Scholarship

Walter Capps and the Study of Religion

A panel on Walter Capps’ scholarly contributions and the study of religion today, featuring renowned scholars of religion who were Walter’s graduate students

 

Friday, Nov. 10

1:00pm - 3:45pm

McCune Conference Room (HSSB 6020)

 

Introductions:

Juan Campo, Professor and Chair of Religious Studies, UCSB

 

Speakers:

Edward Linenthal, Professor Emeritus of History, Indiana University Bloomington

Wendy M. Wright, Professor Emerita of Theology, Creighton University

Tomoko Masuzawa, Professor Emerita of History and Comparative Literature, University of Michigan

Julie Ingersoll, Professor of Religious Studies, University of North Florida

Sarah McFarland Taylor, Associate Professor of Religious Studies, Northwestern University

 

Brief Bios:

Edward T. Linenthal is Professor Emeritus of History at Indiana University, Bloomington. He served as editor of the Journal of American History from 2005-2016. Linenthal has served as a Visiting Scholar for the National Park Service and for almost a decade was a member of the Flight 93 Memorial Commission. For several years he co-directed a Gilder Lehrman Institute of American History summer Teacher Seminar, “9/11 and American Memory,” at the National September 11 Memorial & Museum in New York. He is the author or editor of seven books.

Wendy M. Wright is Professor Emerita of Theology at Creighton University and presently Affiliate Faculty at Oblate School of Theology's Institute for the Study of Contemporary Spirituality. She earned her PhD in Religious Studies at UCSB in 1983. Her areas of expertise include the history of Christian spiritualities and the Catholic devotional traditions. Wright is the author of seventeen books and over sixty academic articles.
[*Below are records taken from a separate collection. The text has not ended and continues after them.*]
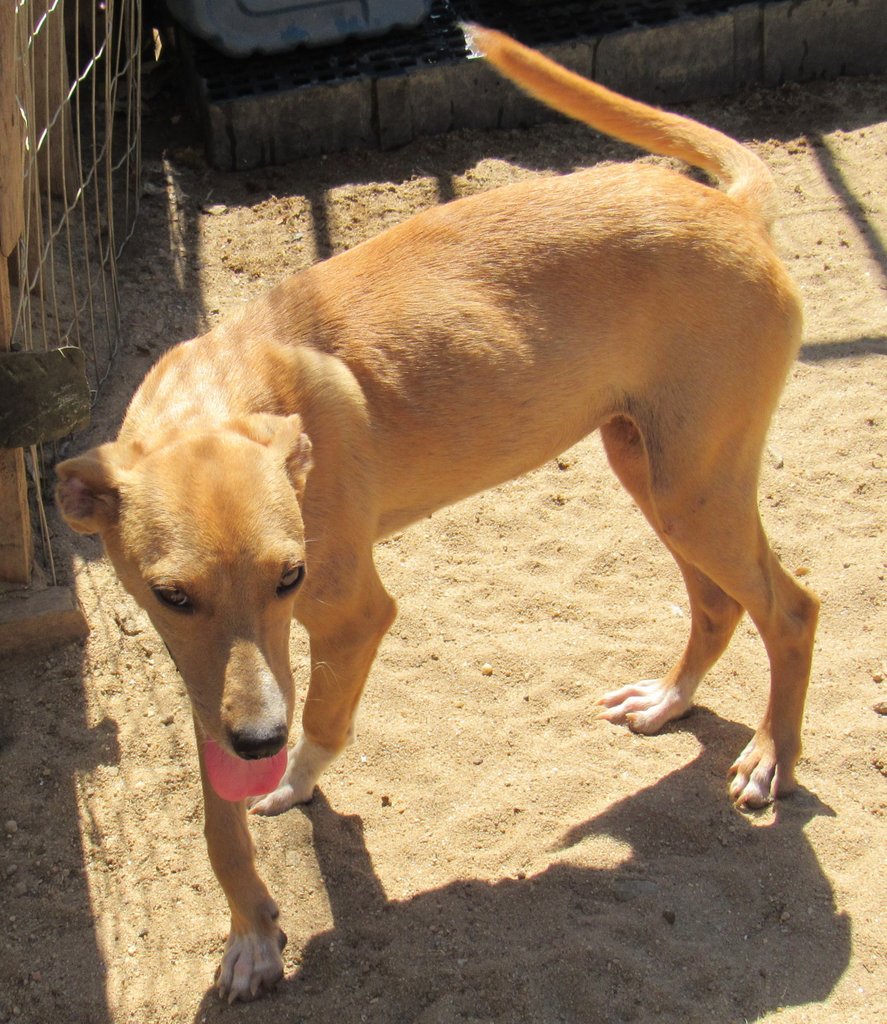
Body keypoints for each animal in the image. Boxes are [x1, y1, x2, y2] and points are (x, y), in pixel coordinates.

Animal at [55, 25, 819, 1002]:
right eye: (170, 595)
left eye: (290, 576)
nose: (258, 741)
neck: (221, 394)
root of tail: (731, 211)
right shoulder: (208, 673)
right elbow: (218, 820)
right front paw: (252, 933)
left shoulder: (348, 616)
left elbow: (321, 723)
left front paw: (291, 783)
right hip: (651, 469)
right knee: (722, 603)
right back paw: (667, 701)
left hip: (694, 486)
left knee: (790, 608)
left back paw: (769, 757)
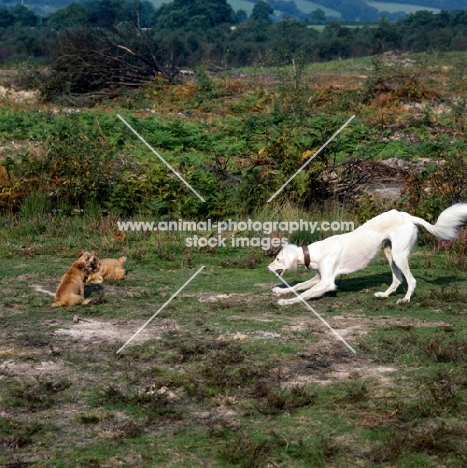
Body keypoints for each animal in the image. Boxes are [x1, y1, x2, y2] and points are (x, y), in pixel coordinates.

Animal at [266, 203, 467, 306]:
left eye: (277, 259)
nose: (268, 268)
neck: (316, 251)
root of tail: (406, 215)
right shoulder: (319, 278)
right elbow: (298, 286)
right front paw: (280, 291)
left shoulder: (326, 282)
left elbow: (305, 293)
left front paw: (287, 301)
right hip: (390, 253)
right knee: (397, 279)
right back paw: (384, 295)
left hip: (399, 255)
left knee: (411, 280)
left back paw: (405, 299)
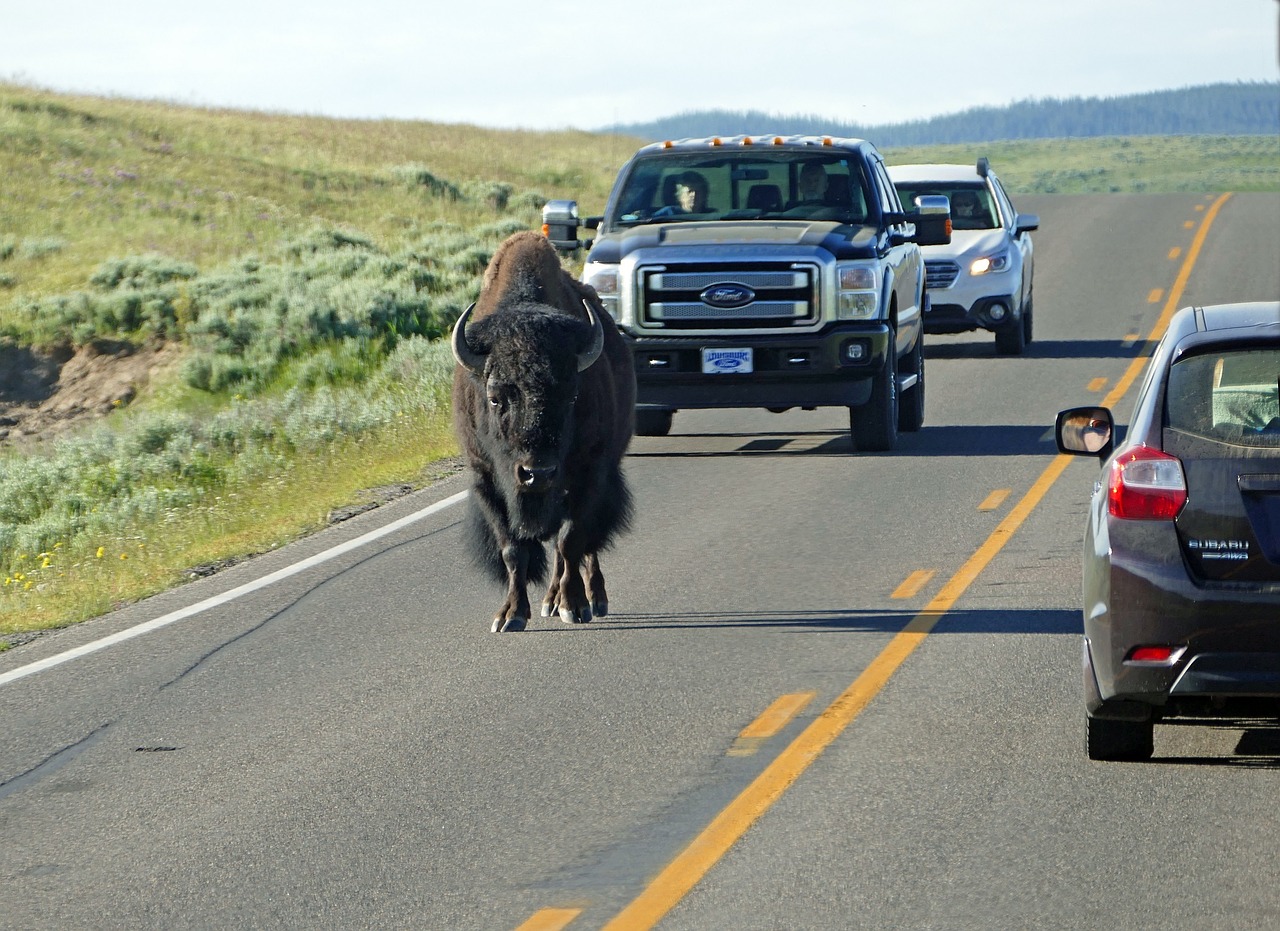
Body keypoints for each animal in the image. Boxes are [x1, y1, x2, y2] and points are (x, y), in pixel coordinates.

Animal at [450, 231, 634, 632]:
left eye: (572, 394)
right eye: (495, 397)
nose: (538, 473)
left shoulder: (589, 473)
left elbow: (571, 541)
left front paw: (575, 606)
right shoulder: (485, 478)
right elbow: (513, 549)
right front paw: (510, 615)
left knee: (585, 544)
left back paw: (591, 599)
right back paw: (550, 600)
She is a long-time spiritual director, working presently with the novitiate team of the Franciscans in California’s central coast. 

Tomoko Masuzawa is Professor Emerita of History and of Comparative Literature at the University of Michigan. Born and educated in Tokyo, she holds an MA (Yale) and a PhD (UCSB) in Religious Studies. She is a scholar of European intellectual history, with a special interest in modern discourses on religion and the history of human sciences. She is the author of two books and many articles. She has held a Guggenheim Foundation fellowship as well as a membership at the Institute for Advanced Study (Princeton, NJ). She lives in New York City.

Julie Ingersoll is Professor of Religious Studies at the University of North Florida. She is the author of several articles and books on religion and politics, violence, and the religious right. As a former student of Walter Capps, Julie works to make scholarship available and accessible to the public. She has written for such outlets as The Conversation, Religion Dispatches, and Huffington Post. Her most recent book is Building God’s Kingdom: Inside the World of Christian Reconstruction (2015).

Sarah McFarland Taylor is Associate Professor of Religious Studies, American Studies, and Environmental Policy and Culture at Northwestern University. She is the author of Green Sisters: A Spiritual Ecology (2007) and Ecopiety: Green Media and the Dilemma of Environmental Virtue (2019). After earning her doctorate from UCSB, Sarah went on to earn an additional advanced degree in Media Studies from The New School in New York City. 

 

A public reception at McCune Conference Room (HSSB 6020) will follow the panel

 

Events may be photographed, livestreamed, and recorded.